A series of polls in swing (and not-so-swing) states released Wednesday make this reality plain.
* A Fox News poll in Arizona shows Joe Biden leading Trump 46% to 42%
* A Fox News poll in Ohio put Biden at 45% to Trump’s 43%
* A Fox News poll in Wisconsin had Biden at 49% and Trump at 40%.
* A Quinnipiac University poll in Texas had the race at Trump 44%, Biden 43%.
How bad are those numbers for Trump? To put a fine point on it: Really bad.
The last Democrat to win Arizona at the presidential level was Bill Clinton in 1996. In Texas, no Democrat since Jimmy Carter in 1976 has carried the state in a presidential race. Ohio was one of the swingiest states in presidential races at the start of this century but moved heavily toward Trump in 2016, as he carried it by 8 points. And Wisconsin is widely seen as the most likely state that Trump flipped in 2016 to again support him. (Polling in Pennsylvania and Michigan – two other longtime Democratic states Trump won in 2016, suggests he is behind Biden at the moment.)
View Trump and Biden head-to-head polling
And according to tabulations made by CNN’s David Wright, the Trump campaign has already spent more than $1 million on ads in Ohio, Wisconsin and Arizona since the start of the year. Which means that even with Trump’s preferred message being beamed to their TV screens, voters in those states aren’t persuaded – at least not yet.
Now, let’s look at what these numbers would mean to Trump’s chances of getting to 270 in November.
Start here: Trump got 306 electoral votes in his 2016 win. Now, consider these 2020 scenarios (all calculations made via 270towin.com):
* If Trump loses Texas (and wins everywhere else he won in 2016), he loses to Biden, 270 electoral votes to 268 electoral votes.
* If Trump loses Michigan, Pennsylvania and Wisconsin (and wins everywhere else he won in 2016), he loses to Biden 278 to 260.
* If Trump loses Arizona, Michigan and Pennsylvania (and wins everywhere else he won in 2016), he loses to Biden 279 to 259.
* If Trump loses Ohio, Michigan and Wisconsin (and wins everywhere else he won in 2016), he loses to Biden 276 to 262.
* If Trump loses Arizona, Ohio and Wisconsin (and wins everywhere else he won in 2016), he loses to Biden 271 to 267.
The point here is not to say any of these electoral map scenarios are locked in. After all, we are still 152 days away from the November 3 election. (And, yes, I counted.)
Rather, they are to note that Biden, as of right now, has a WHOLE lot of different paths to 270 electoral votes, while Trump has a dwindling number. And of course, the polls on released on Wednesday don’t even deal with potential trouble spots for Trump in Florida, North Carolina and Georgia – all of which he won in 2016.

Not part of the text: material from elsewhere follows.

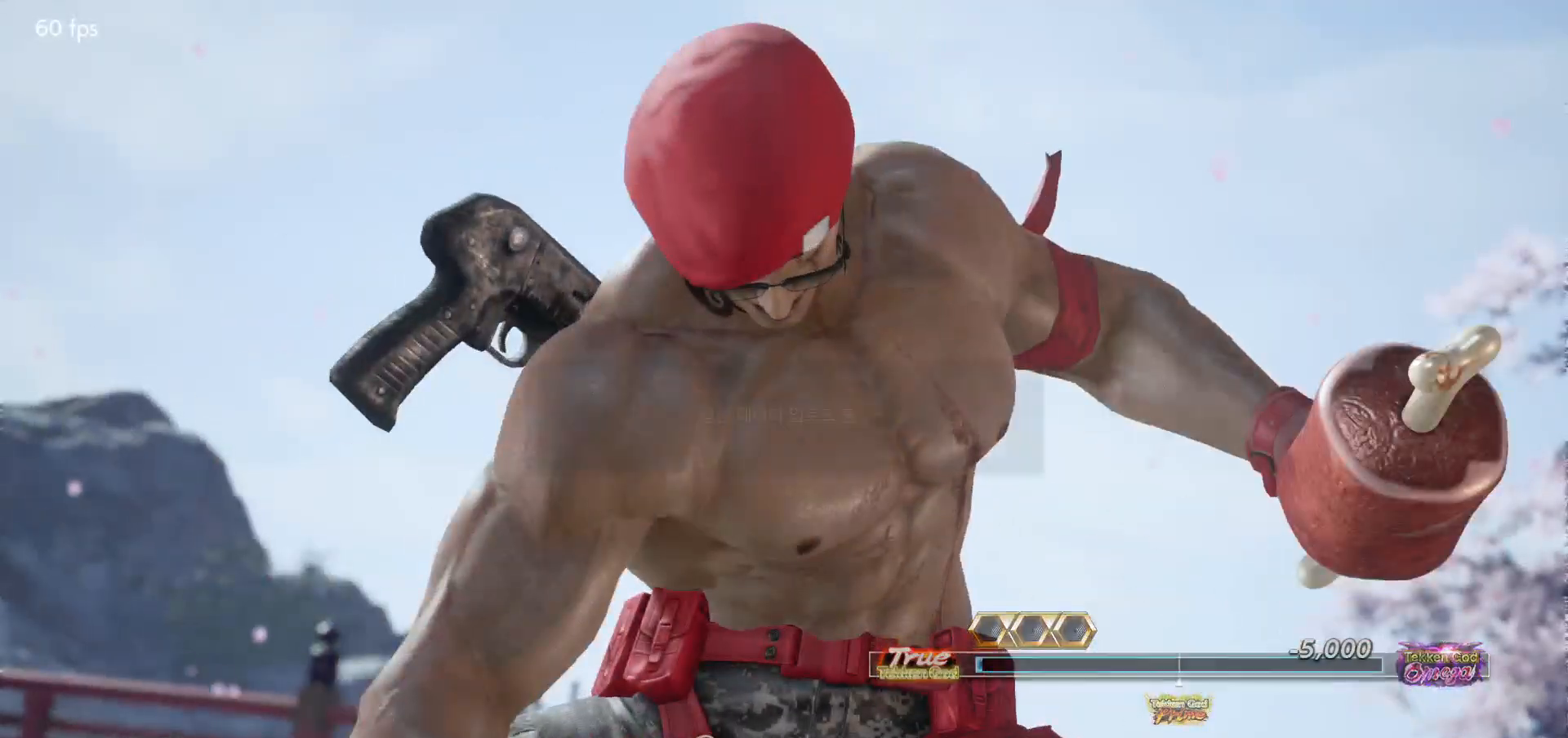
{"dt_ms": 500, "buttons": [], "left_stick": "center", "events": [[17, "START", "up"], [83, "START", "down"], [150, "START", "up"], [217, "START", "down"], [317, "START", "up"], [367, "START", "down"], [467, "START", "up"]]}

For what it’s worth, Trump’s best/most likely path to a second term would be to lose either one or both of Michigan and Pennsylvania and hold every other state he won in 2016. If he lost both Michigan and Pennsylvania, he would eke out a 270 to 268 electoral vote victory over Biden. If he lost only Pennsylvania, he would win with 286 electoral votes. Lose just Michigan, and Trump has 290 electoral votes and a second term.
As longtime political handicapper Stu Rothenberg wrote in a post-Memorial Day column:
“The country is as polarized as it was two months ago, and the trajectory of the contest is essentially unchanged, with Biden holding a comfortable lead in national polling and having multiple paths to 270 electoral votes.
“While daily developments give the cable television networks something to chatter about, today’s big story will be replaced by a new one tomorrow, and another one the day after that. But the fundamentals of the race remain unchanged.”
That is exactly right. As of today, Biden has more ways than at any point in the campaign to date to get to 270 electoral votes. And Trump has fewer.
Could that change? Of course! In the summer of 2016, the electoral map looked like Hillary Clinton would roll to a win over Trump. Heck, it looked that way all the way into the fall.
The election isn’t today. Trump will run a well-funded – and likely vicious – campaign that seeks to paint Biden as out-of-touch on every issue – from immigration to China to race. And as the last few months have reminded all of us, events can and do intervene to change what we think we know about the November election.
All of that is true. None of it changes the fact that Trump is looking at an increasingly difficult electoral map today, with little suggesting a major change is coming anytime soon.